CHAMA's financial wounds are showing, however, through court documents and interviews with the company's contract manager and creditors' counsel.
The company's core holdings are the four hospitals, each of which employs roughly 157 people and has a payroll of $4.4 million.
CHAMA had entered contracts with various hospital management companies. Last September it brought in Portland, Ore.-based Brim Healthcare. Before that, the facilities were managed by Oakland, Calif.-based Arcadian Management Co., which had no hospital management experience.
In January 1998, under Arcadian's reign, CHAMA outsourced the collection of its accounts receivable to QuadraMed Corp., a Larkspur, Calif.-based company better known for its software. According to CHAMA, the outsourcing attempt soon flopped. Cash receipts plummeted, and the QuadraMed contract was terminated Sept. 30, 1998.
"Whenever you have a shift to something different . . . there's a disconnect, and the transition can be difficult," says Mark Feldman, a managing director with the Executive Sounding Board in Washington, which is advising the committee of unsecured creditors. "But this seemed to go beyond that."

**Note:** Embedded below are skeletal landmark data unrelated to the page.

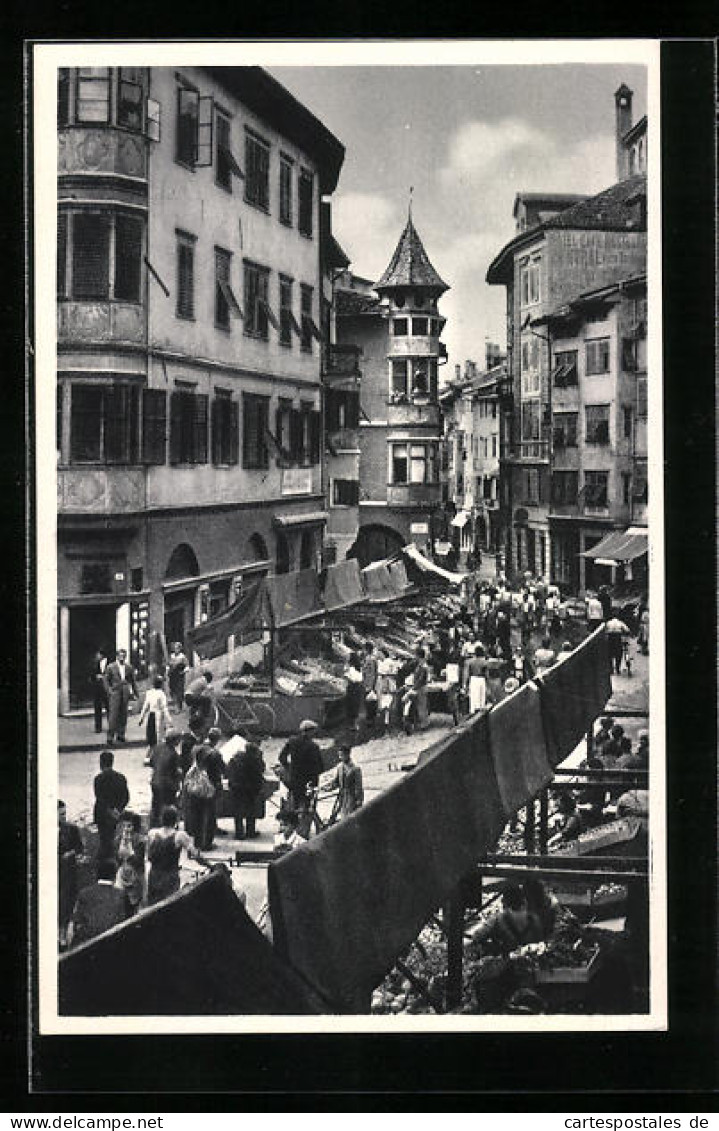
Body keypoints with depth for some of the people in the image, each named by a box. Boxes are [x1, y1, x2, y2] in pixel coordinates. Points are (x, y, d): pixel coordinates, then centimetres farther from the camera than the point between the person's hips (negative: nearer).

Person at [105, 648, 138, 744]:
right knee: (113, 714, -9)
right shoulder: (111, 667, 3)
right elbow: (106, 680, 5)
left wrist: (135, 693, 13)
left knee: (123, 714, 4)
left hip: (125, 693, 3)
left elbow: (132, 681, 16)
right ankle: (110, 735, -7)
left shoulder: (129, 668, 11)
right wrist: (109, 690, -7)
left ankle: (120, 735, 12)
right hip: (115, 693, -3)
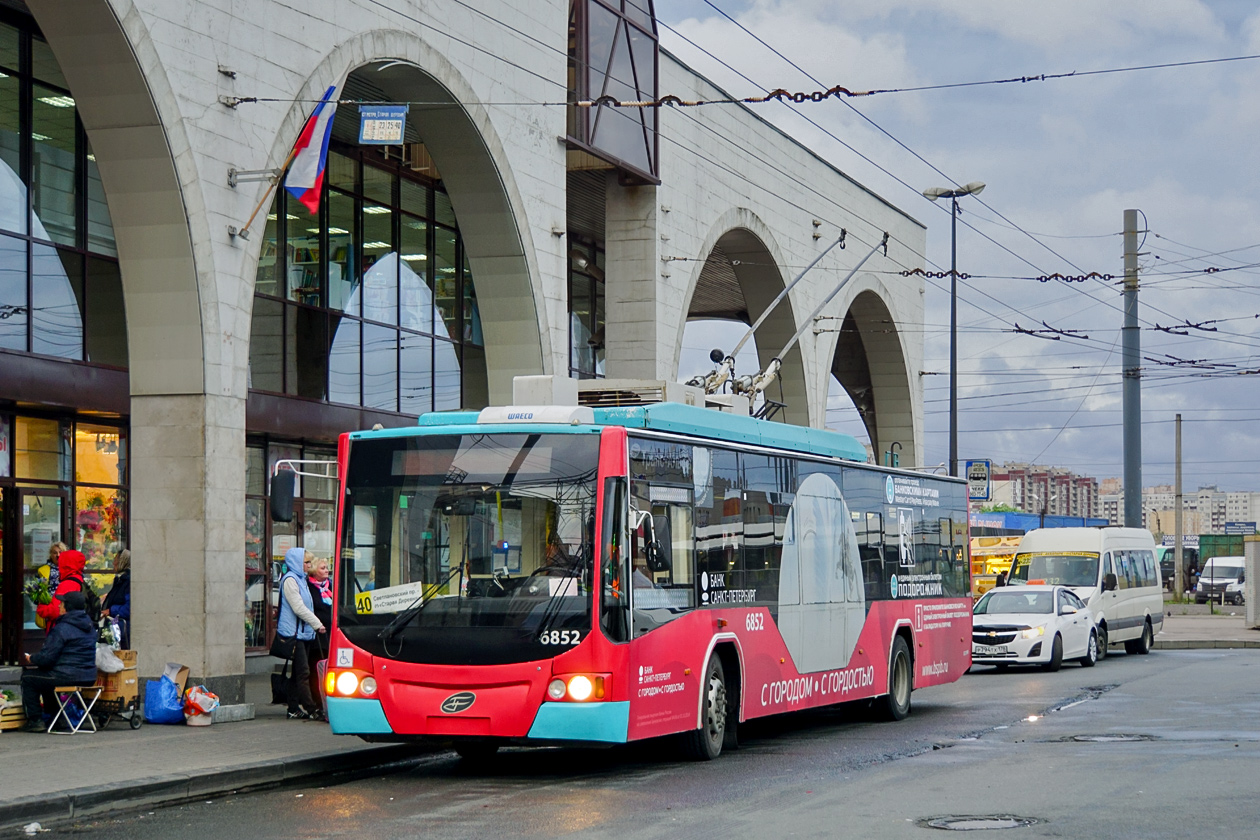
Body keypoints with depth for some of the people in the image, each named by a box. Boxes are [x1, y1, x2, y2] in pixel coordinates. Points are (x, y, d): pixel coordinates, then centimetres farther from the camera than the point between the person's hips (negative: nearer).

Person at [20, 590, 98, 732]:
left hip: (67, 677, -9)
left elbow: (46, 658, -16)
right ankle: (51, 717, 37)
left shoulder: (62, 629, -16)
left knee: (28, 678, 12)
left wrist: (31, 659, 7)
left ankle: (35, 720, 9)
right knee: (46, 675, 34)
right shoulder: (90, 627, 11)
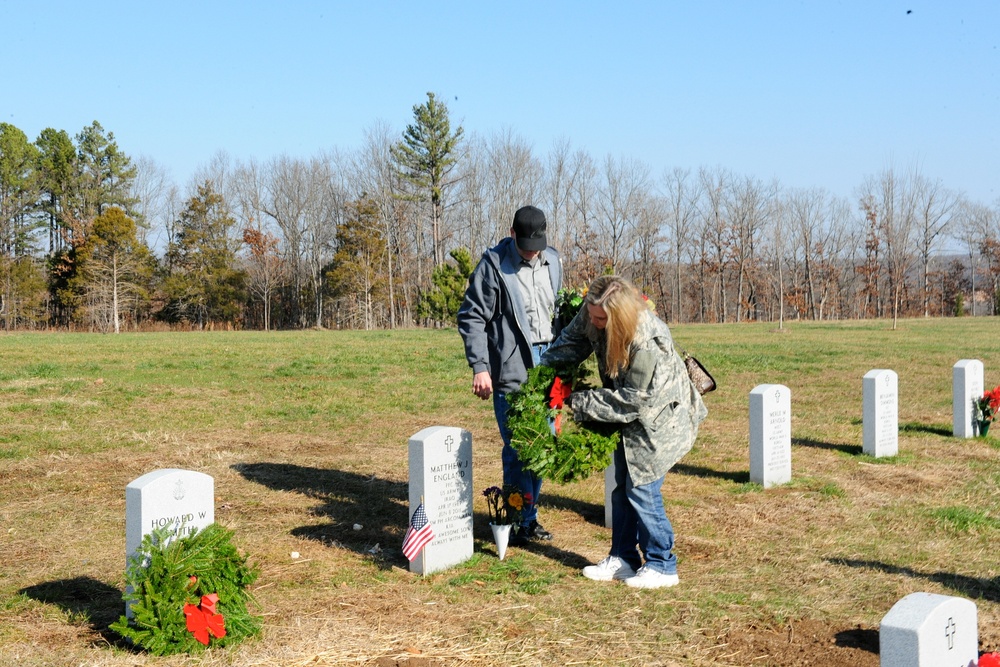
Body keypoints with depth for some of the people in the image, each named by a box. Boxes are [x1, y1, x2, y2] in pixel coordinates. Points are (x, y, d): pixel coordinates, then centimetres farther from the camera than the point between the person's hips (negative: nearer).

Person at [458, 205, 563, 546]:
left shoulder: (552, 261, 10)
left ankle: (530, 515, 23)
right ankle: (521, 522, 8)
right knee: (517, 448, -3)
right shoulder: (494, 264, -8)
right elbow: (471, 317, -6)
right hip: (511, 369, -6)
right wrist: (480, 367, -13)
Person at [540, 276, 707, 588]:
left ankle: (661, 565, 7)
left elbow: (633, 400, -29)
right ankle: (623, 558, 25)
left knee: (642, 490, -8)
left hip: (659, 418, -8)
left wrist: (581, 402, -25)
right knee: (622, 488, 13)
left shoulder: (649, 342, -36)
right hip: (630, 419, 8)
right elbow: (572, 340, 7)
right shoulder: (592, 316, -16)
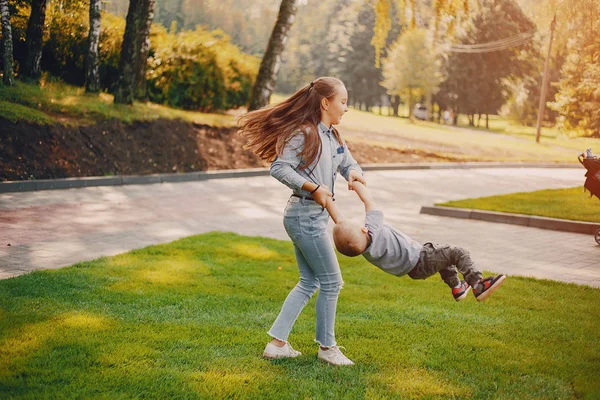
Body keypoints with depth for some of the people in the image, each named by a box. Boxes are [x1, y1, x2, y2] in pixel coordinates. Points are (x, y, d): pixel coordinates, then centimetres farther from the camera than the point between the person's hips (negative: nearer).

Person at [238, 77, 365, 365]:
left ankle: (277, 343, 19)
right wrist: (313, 187, -23)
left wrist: (354, 173, -8)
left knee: (309, 283, 15)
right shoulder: (304, 133, -16)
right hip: (304, 215, -10)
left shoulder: (333, 136, 12)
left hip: (315, 216, 10)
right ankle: (327, 347, 15)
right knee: (331, 281, 0)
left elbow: (348, 164, 16)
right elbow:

In an affidavit filed with the U.S. Bankruptcy Court, Little cites the troubled implementation of collection procedures as helping pave the way to bankruptcy. But Keith Roberts, QuadraMed's executive vice president, chief financial officer and general counsel, denies any mishandling.

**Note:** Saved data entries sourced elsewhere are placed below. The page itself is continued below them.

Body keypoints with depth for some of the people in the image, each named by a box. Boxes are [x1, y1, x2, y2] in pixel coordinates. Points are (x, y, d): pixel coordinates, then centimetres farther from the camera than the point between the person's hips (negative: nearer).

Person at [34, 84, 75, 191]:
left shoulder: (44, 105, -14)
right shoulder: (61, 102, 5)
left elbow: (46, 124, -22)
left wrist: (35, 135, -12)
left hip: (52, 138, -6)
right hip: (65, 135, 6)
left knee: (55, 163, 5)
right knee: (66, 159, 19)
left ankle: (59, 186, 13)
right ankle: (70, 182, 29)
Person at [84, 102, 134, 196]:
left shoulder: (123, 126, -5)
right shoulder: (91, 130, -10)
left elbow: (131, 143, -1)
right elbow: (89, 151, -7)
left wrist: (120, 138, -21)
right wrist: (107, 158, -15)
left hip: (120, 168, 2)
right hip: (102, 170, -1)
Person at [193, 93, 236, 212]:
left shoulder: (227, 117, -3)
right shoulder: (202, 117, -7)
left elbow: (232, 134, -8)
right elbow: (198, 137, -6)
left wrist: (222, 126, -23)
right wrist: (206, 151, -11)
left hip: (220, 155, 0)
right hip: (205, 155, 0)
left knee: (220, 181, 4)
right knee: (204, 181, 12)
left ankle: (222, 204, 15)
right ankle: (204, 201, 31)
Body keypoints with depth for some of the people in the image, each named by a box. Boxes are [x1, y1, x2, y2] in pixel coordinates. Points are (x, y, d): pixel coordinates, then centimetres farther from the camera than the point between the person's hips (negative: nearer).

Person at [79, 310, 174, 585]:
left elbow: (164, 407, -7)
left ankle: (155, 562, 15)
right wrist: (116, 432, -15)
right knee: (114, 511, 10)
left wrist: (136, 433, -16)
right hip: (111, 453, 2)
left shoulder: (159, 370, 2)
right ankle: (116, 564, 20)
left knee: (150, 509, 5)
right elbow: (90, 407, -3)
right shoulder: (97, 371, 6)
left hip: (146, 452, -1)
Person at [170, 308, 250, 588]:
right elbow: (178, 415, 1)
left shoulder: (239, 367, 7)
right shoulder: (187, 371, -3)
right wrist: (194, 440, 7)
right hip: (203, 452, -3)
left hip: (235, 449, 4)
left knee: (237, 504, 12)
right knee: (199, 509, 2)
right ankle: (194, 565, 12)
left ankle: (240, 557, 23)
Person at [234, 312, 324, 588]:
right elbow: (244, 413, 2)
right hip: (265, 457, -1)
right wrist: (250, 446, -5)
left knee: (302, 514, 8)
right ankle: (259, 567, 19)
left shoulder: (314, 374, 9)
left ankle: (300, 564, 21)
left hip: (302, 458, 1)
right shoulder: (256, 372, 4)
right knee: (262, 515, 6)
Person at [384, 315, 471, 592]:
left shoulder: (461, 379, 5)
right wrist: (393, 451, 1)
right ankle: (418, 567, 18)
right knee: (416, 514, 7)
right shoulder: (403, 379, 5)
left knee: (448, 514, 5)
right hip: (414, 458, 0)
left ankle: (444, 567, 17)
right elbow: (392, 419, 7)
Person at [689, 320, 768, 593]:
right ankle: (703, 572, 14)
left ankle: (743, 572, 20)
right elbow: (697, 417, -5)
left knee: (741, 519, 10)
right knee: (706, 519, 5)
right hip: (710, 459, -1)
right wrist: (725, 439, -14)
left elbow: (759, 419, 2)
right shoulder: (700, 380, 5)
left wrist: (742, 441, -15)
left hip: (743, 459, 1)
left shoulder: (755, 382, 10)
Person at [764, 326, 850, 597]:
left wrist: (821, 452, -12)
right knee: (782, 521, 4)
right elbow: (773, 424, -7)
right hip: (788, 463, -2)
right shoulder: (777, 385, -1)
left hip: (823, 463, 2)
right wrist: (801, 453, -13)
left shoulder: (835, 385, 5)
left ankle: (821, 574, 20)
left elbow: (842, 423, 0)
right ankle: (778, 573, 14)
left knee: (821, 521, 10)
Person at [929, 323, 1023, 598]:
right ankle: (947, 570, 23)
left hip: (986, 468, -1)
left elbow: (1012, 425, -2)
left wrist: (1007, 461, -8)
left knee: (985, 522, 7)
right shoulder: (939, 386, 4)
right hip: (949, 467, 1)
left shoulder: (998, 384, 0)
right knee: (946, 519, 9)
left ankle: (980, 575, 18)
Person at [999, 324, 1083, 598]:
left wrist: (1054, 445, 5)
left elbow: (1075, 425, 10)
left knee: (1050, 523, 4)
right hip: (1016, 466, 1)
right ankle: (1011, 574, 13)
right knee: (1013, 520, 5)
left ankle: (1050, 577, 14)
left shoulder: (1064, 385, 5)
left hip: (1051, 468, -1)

"We dispute virtually everything they said about us in that filing," Roberts says. He declined to discuss specifics of the contract.
Whatever the outcome, it's clear that CHAMA made missteps. According to Little's account, Medical Center of Winnie (Texas) experienced a $5 million drop in gross patient revenues in 1997 when five physicians stopped admitting patients because of "unresolved issues" with management of the hospitals and CHAMA. The hospitals also sustained "significant losses" on managed-care and Medicare risk contracts because the cost of providing medical services was seriously underestimated.
The debtor has yet to file a reorganization plan.
With CHAMA's future up for grabs, a sale of hospital assets seems likely. Counsel to the creditors committee, Philadelphia's Saul, Ewing, Remick & Saul, supports management's effort to explore a sale. Alan Gordon, chairman of the firm's bankruptcy and reorganization department, says, "As you saw in the Allegheny (Health, Education and Research Foundation) case, ultimately these hospitals end up being sold."